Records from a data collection
+-------+

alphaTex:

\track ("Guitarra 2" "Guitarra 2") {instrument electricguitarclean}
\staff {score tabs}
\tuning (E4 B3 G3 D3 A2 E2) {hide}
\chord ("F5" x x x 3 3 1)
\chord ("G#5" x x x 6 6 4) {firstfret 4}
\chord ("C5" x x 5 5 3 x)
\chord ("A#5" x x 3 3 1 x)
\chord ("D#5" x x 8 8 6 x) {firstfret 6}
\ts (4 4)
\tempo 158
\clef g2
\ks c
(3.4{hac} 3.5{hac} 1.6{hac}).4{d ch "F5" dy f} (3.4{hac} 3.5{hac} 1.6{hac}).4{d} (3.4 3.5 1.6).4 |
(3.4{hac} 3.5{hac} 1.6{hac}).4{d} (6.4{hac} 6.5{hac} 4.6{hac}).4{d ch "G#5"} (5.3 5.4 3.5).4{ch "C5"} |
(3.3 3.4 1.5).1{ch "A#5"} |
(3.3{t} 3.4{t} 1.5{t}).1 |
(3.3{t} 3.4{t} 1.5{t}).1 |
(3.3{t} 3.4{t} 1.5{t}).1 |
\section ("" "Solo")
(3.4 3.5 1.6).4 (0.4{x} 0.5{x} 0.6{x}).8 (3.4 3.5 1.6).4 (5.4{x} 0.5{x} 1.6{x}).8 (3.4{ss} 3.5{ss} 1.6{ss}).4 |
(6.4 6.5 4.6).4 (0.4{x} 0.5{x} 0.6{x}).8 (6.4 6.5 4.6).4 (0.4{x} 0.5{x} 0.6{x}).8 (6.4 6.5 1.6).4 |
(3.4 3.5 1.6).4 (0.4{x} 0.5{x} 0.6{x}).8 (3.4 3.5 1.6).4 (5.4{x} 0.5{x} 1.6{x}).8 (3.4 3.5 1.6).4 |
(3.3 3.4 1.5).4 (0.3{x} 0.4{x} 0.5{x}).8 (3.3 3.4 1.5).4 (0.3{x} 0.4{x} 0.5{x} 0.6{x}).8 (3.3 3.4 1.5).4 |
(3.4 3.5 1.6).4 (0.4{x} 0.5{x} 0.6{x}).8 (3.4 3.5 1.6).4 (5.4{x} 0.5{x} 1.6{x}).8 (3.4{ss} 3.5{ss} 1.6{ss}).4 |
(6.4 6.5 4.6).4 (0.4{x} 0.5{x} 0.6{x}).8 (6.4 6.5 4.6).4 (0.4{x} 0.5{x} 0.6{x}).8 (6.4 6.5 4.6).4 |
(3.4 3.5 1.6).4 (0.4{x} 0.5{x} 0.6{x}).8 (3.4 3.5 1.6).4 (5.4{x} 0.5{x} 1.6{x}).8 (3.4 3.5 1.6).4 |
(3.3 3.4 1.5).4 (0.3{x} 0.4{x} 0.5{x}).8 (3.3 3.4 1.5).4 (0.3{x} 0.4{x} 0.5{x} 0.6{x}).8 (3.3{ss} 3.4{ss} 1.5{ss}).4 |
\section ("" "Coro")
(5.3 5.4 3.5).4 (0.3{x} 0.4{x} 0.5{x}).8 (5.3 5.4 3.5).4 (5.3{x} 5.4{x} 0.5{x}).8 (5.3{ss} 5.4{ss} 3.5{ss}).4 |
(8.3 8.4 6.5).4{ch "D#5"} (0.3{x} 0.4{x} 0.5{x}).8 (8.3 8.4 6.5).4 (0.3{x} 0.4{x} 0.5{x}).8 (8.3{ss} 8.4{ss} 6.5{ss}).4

+-------+

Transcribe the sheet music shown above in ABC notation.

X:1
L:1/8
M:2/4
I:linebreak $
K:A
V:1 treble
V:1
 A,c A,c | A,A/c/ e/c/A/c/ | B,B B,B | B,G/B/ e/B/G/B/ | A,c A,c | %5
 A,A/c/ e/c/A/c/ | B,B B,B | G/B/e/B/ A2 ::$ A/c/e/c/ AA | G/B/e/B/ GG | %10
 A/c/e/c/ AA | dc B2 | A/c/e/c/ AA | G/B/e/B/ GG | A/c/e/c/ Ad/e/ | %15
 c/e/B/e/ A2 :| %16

+-------+

● AIM OF THE TASK: Copy out the part that opens with the line containing "Transcribe the sheet" and closes with the line containing "c/e/B/e/ A2 :| %16", swapping "treble" for "bass" and keeping everything else the same.

● ANSWER TO THE EXERCISE:
Transcribe the sheet music shown above in ABC notation.

X:1
L:1/8
M:2/4
I:linebreak $
K:A
V:1 bass
V:1
 A,c A,c | A,A/c/ e/c/A/c/ | B,B B,B | B,G/B/ e/B/G/B/ | A,c A,c | %5
 A,A/c/ e/c/A/c/ | B,B B,B | G/B/e/B/ A2 ::$ A/c/e/c/ AA | G/B/e/B/ GG | %10
 A/c/e/c/ AA | dc B2 | A/c/e/c/ AA | G/B/e/B/ GG | A/c/e/c/ Ad/e/ | %15
 c/e/B/e/ A2 :| %16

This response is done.